TASK REQUIREMENTS. An exact transcription of every entry is required. Images are not part of it.

PROVIDED DATA.
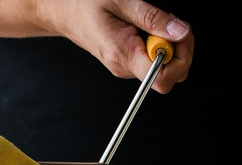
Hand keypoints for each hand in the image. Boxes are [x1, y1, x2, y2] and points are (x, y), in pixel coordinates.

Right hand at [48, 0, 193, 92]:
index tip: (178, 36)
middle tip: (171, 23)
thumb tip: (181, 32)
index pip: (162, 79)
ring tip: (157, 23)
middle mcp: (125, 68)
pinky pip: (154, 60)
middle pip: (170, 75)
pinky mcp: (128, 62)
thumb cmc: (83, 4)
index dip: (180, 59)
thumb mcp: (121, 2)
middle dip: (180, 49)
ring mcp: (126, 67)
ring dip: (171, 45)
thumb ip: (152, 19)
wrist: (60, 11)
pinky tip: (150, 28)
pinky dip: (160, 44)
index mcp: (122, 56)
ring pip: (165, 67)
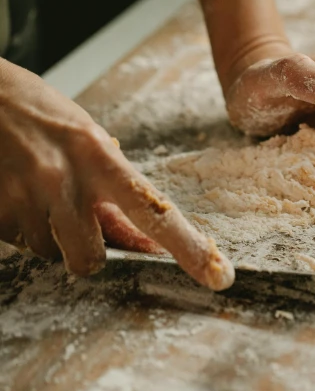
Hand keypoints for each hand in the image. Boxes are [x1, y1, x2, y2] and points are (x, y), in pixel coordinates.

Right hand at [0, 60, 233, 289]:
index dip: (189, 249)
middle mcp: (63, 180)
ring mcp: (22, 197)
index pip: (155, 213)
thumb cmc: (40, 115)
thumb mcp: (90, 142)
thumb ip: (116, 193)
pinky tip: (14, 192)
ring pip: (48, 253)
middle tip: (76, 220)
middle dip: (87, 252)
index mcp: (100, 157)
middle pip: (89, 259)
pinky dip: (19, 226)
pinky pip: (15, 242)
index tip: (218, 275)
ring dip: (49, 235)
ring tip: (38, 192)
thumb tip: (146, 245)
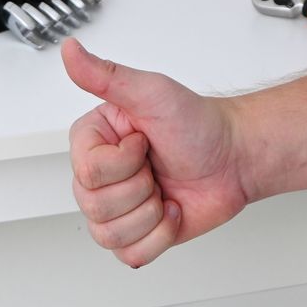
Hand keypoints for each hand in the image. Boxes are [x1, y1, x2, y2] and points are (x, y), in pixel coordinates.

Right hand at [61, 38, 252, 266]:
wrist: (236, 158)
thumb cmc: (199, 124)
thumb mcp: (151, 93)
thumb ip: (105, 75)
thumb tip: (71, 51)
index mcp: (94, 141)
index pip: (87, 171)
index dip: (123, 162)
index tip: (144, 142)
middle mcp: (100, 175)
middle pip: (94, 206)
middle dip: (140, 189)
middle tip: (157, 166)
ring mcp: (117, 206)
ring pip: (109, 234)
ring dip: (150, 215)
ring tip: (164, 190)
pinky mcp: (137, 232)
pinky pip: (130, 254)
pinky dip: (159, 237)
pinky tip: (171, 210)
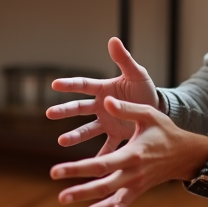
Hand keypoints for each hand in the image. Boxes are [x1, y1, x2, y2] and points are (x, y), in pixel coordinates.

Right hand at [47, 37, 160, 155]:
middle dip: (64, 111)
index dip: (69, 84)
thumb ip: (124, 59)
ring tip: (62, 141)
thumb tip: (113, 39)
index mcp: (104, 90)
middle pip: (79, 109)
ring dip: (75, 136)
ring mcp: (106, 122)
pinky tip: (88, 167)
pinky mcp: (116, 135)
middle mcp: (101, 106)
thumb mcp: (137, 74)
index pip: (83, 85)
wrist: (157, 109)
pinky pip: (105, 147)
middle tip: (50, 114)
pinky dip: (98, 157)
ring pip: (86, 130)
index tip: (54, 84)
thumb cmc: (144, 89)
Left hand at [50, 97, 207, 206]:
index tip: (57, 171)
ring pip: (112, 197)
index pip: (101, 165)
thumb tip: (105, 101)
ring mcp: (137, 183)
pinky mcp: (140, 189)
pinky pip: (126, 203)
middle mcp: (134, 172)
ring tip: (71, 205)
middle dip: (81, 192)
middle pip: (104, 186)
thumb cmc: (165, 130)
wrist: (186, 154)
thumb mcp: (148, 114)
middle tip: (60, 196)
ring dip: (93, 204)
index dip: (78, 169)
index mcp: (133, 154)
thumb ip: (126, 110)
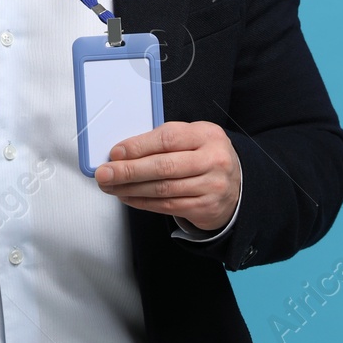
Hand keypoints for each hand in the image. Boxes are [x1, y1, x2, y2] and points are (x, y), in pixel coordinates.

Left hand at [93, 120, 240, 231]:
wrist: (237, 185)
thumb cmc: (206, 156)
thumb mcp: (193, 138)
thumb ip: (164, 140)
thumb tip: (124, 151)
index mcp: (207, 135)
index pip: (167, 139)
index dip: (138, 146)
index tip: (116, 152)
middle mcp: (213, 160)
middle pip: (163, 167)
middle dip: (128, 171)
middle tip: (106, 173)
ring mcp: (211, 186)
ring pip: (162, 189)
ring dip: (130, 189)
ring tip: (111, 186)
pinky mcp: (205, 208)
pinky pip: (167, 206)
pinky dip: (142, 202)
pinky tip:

RESPONSE.
Hand keypoints for each hand in the image. Boxes are [x1, y1, x2, y2] and points are (x, y), in pixel coordinates.

Right hand at [48, 0, 193, 92]:
index tip: (178, 36)
middle tip: (171, 23)
thumb tip: (181, 32)
index pip: (162, 79)
ring tip: (157, 23)
middle mcp: (125, 68)
pinky pip: (154, 60)
middle pip: (170, 75)
pinky mcp: (128, 62)
thumb cmc: (83, 4)
index dip: (180, 59)
thumb mcp: (121, 2)
middle dip: (180, 49)
ring mcp: (126, 67)
ring dip: (171, 45)
thumb ip: (152, 19)
wrist: (60, 11)
pinky tip: (150, 28)
pinky dip: (160, 44)
index mcp: (122, 56)
ring pip: (165, 67)
Hand keypoints for each hand in the image. Boxes are [x1, y1, x2, y2] and points are (x, y), in pixel coordinates.

Right hand at [0, 60, 233, 289]:
index dip: (189, 249)
middle mcp: (63, 180)
ring mcp: (22, 197)
index pip: (155, 213)
thumb cmc: (40, 115)
thumb mcp: (90, 142)
thumb ip: (116, 193)
pinky tip: (14, 192)
ring pip: (48, 253)
middle tip: (76, 220)
middle dip: (87, 252)
index mcp: (100, 157)
middle pip: (89, 259)
pinky dip: (19, 226)
pinky pip: (15, 242)
index tip: (218, 275)
ring dip: (49, 235)
ring tip: (38, 192)
thumb tip: (146, 245)
Hand keypoints for each hand in the image. Boxes are [x1, y1, x2, y2] and points are (x, y), in pixel coordinates.

Right hand at [61, 38, 252, 266]:
wrist: (236, 158)
thumb cmc: (199, 124)
thumb mcp: (151, 93)
thumb ip: (105, 75)
thumb tip: (71, 51)
index mcp: (94, 141)
index pip: (87, 171)
index dip: (123, 162)
index tip: (144, 142)
middle mcp: (100, 175)
middle pip: (94, 206)
middle dip: (140, 189)
middle tip: (157, 166)
ring mcp: (117, 206)
ring pip: (109, 234)
ring dip: (150, 215)
ring tip: (164, 190)
pinky mcp: (137, 232)
pinky pip: (130, 254)
pinky dip: (159, 237)
pinky tip: (171, 210)
Hand keypoints for each hand in the image. Boxes are [x1, y1, x2, y2] and points are (x, y), in pixel coordinates.

Right hand at [47, 37, 160, 155]:
middle dip: (64, 111)
index dip: (69, 84)
thumb ip: (124, 59)
ring tip: (62, 141)
thumb tip: (113, 39)
index mcp: (104, 90)
middle pip: (79, 109)
ring dip: (75, 136)
ring mcp: (106, 122)
pinky tip: (88, 167)
pinky mcp: (116, 135)
middle mcp: (101, 106)
thumb mcp: (137, 74)
index pip: (83, 85)
wrist: (157, 109)
pinky pip: (105, 147)
middle tip: (50, 114)
pinky dip: (98, 157)
ring pip: (86, 130)
index tip: (54, 84)
thumb cmc: (144, 89)
Left hand at [50, 97, 207, 206]:
index tip: (57, 171)
ring pip: (112, 197)
index pip: (101, 165)
thumb tip: (105, 101)
ring mcp: (137, 183)
pinky mcp: (140, 189)
pinky pip: (126, 203)
middle mcp: (134, 172)
ring tip: (71, 205)
middle dip: (81, 192)
middle pip: (104, 186)
thumb cmc: (165, 130)
wrist: (186, 154)
thumb mcp: (148, 114)
middle tip: (60, 196)
ring dip: (93, 204)
index dip: (78, 169)
index mcp: (133, 154)
thumb ip: (126, 110)
Hand keypoints for each hand in the image. Boxes are [x1, y1, x2, y2] and points are (x, y), in pixel coordinates.

Left hand at [93, 120, 240, 231]:
wrist: (237, 185)
thumb cmc: (206, 156)
thumb mcp: (193, 138)
thumb ip: (164, 140)
thumb tip: (124, 151)
index mcp: (207, 135)
index pip: (167, 139)
index dip: (138, 146)
index tip: (116, 152)
middle mcp: (213, 160)
middle pip: (163, 167)
middle dip: (128, 171)
middle tip: (106, 173)
ring mcp: (211, 186)
ring pip: (162, 189)
ring dip: (130, 189)
ring tip: (111, 186)
pinky mcp: (205, 208)
pinky pip: (167, 206)
pinky dip: (142, 202)
pinky tip:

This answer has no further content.